Top of MATERIAL FOR THE TASK
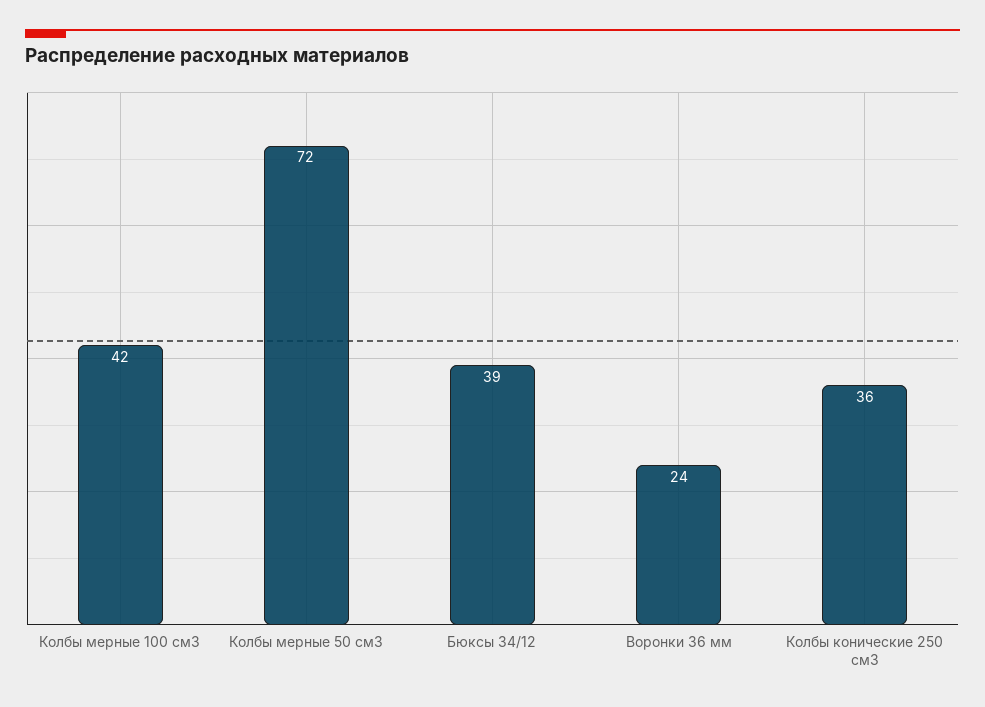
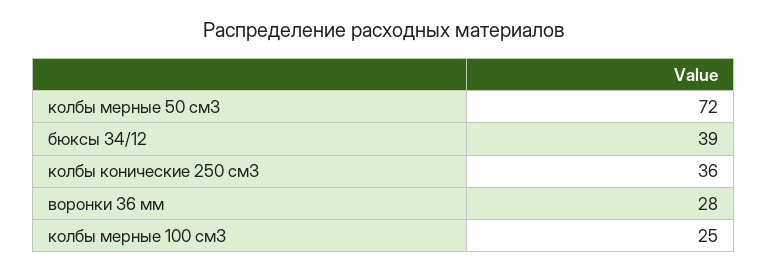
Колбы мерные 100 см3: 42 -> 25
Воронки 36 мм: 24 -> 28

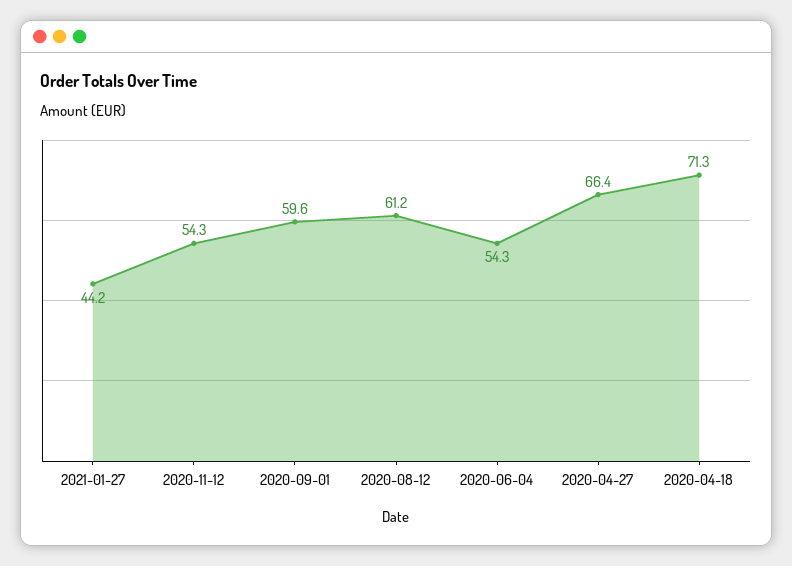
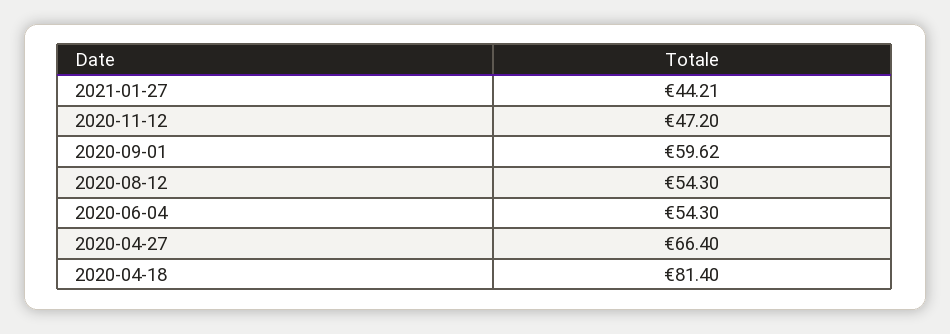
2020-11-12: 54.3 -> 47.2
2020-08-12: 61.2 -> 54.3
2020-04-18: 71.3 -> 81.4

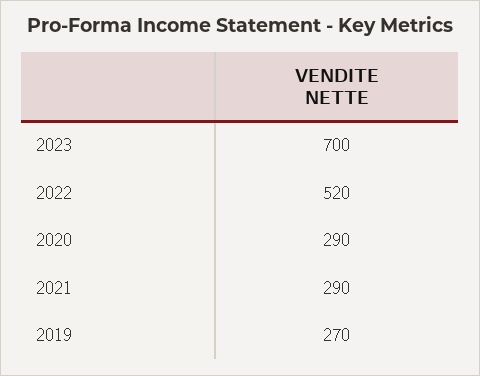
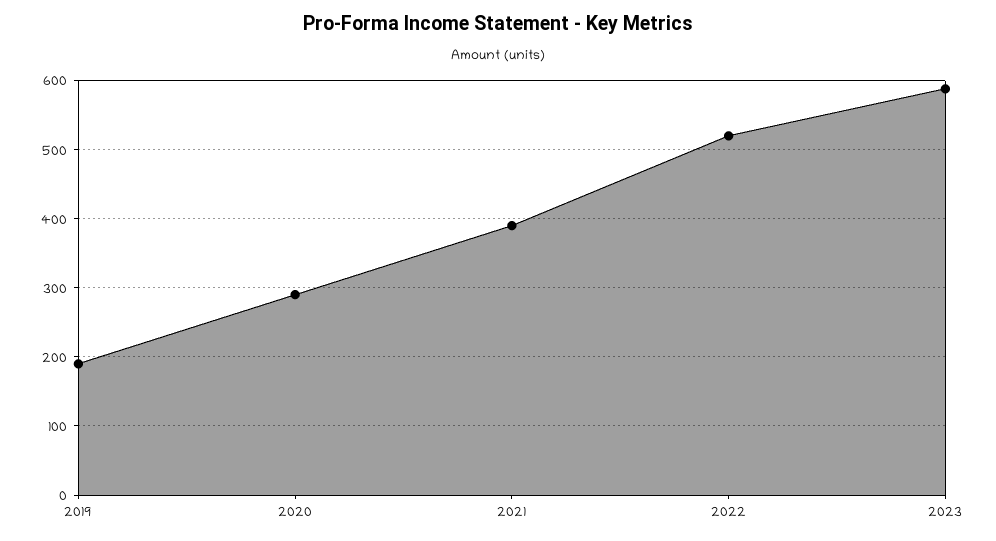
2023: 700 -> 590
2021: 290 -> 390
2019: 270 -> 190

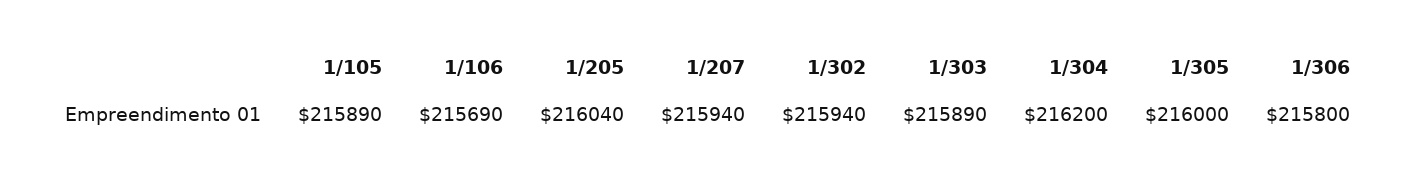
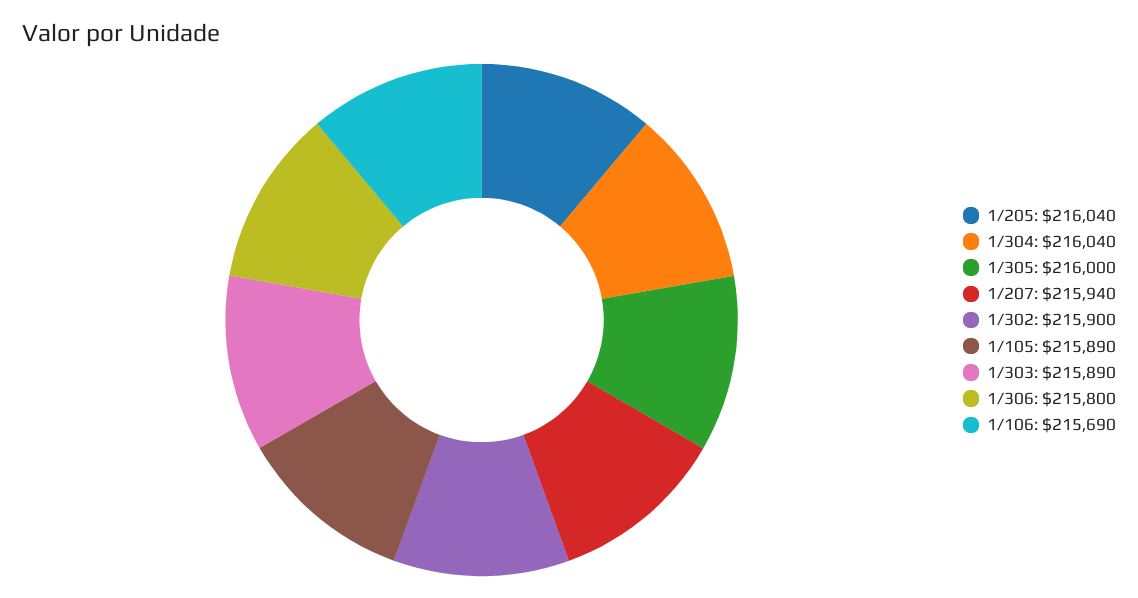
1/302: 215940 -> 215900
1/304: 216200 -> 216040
Bottom of MATERIAL FOR THE TASK
Top of MATERIAL FOR THE TASK
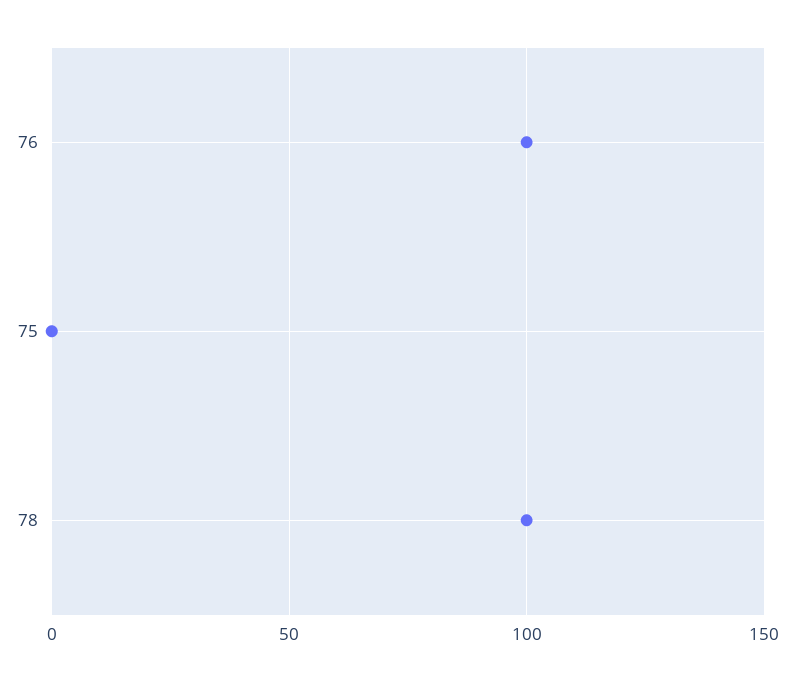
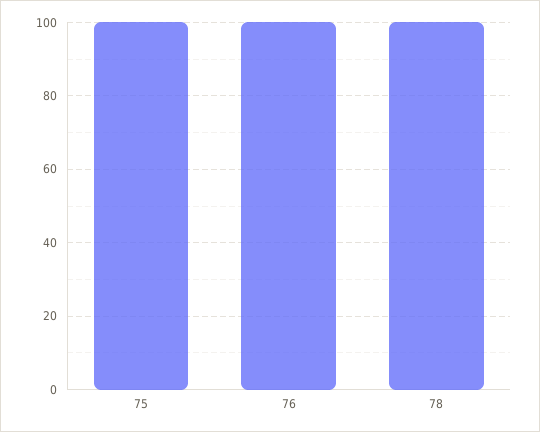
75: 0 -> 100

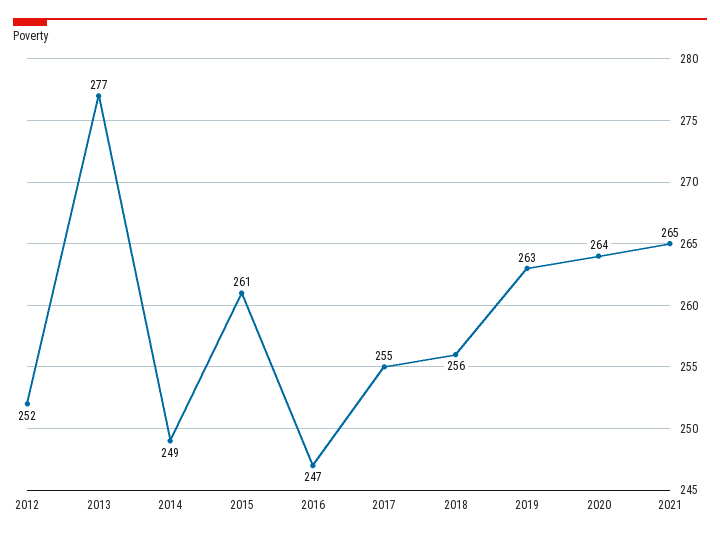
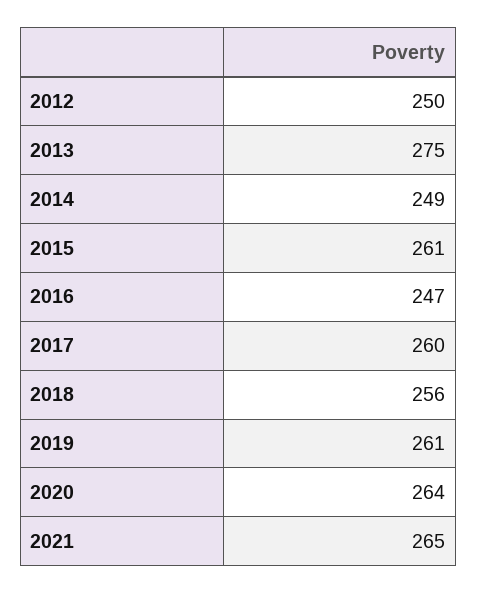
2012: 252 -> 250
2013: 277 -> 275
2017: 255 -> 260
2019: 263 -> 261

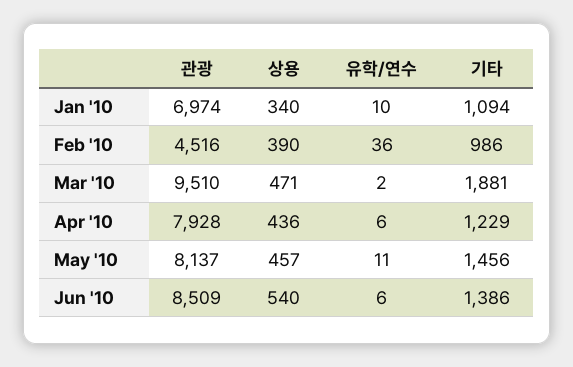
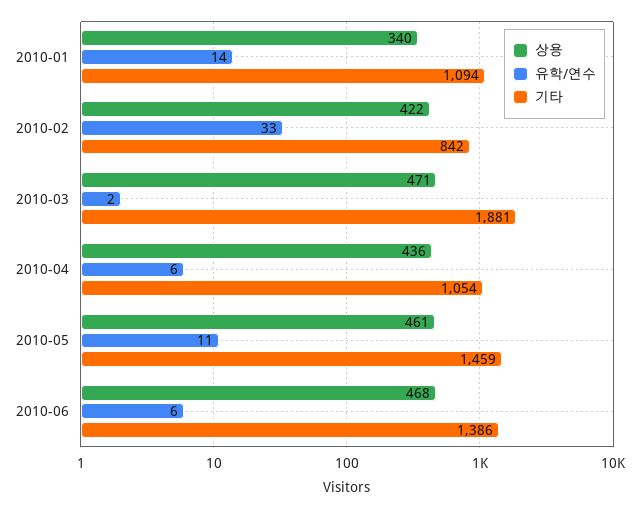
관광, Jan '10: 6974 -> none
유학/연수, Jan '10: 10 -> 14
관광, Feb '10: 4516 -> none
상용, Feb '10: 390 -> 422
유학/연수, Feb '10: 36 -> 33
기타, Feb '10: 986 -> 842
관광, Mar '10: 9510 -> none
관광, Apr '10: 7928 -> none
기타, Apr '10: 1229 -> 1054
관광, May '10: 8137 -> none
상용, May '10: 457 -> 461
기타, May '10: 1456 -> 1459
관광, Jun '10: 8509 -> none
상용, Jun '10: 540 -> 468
Bottom of MATERIAL FOR THE TASK
Top of MATERIAL FOR THE TASK
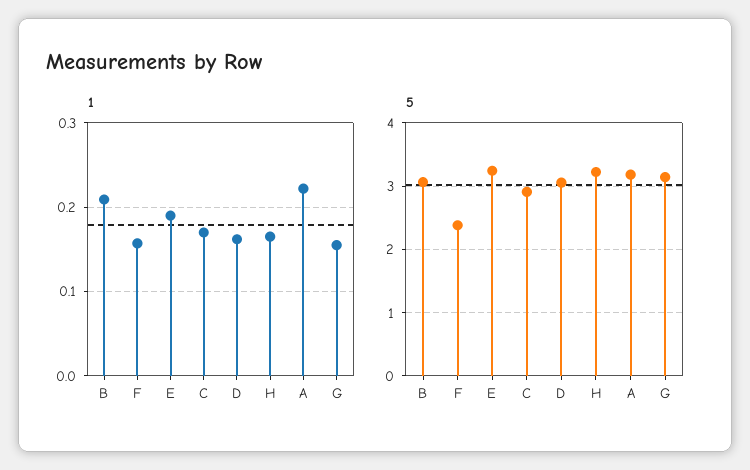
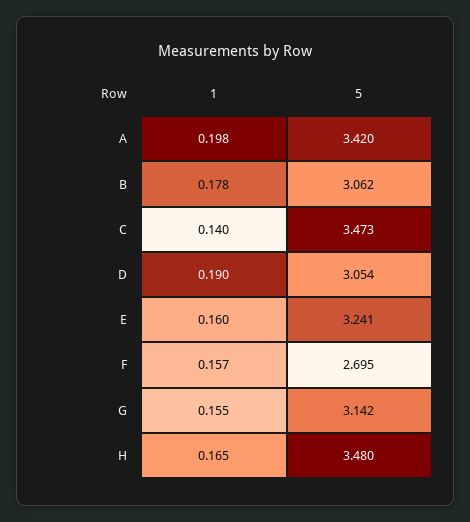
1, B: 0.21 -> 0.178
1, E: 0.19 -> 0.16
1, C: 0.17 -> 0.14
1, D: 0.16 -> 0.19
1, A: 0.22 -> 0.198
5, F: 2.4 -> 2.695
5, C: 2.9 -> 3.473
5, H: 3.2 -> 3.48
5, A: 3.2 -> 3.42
Bottom of MATERIAL FOR THE TASK
Working from the data above, repeat exactly, and only, the lines that begin at the line containing "2017: 255 -> 260" and stop after the line containing "기타, Apr '10: 1229 -> 1054"; pictures are not copied.

- _EXERCISE RESPONSE_
2017: 255 -> 260
2019: 263 -> 261

관광, Jan '10: 6974 -> none
유학/연수, Jan '10: 10 -> 14
관광, Feb '10: 4516 -> none
상용, Feb '10: 390 -> 422
유학/연수, Feb '10: 36 -> 33
기타, Feb '10: 986 -> 842
관광, Mar '10: 9510 -> none
관광, Apr '10: 7928 -> none
기타, Apr '10: 1229 -> 1054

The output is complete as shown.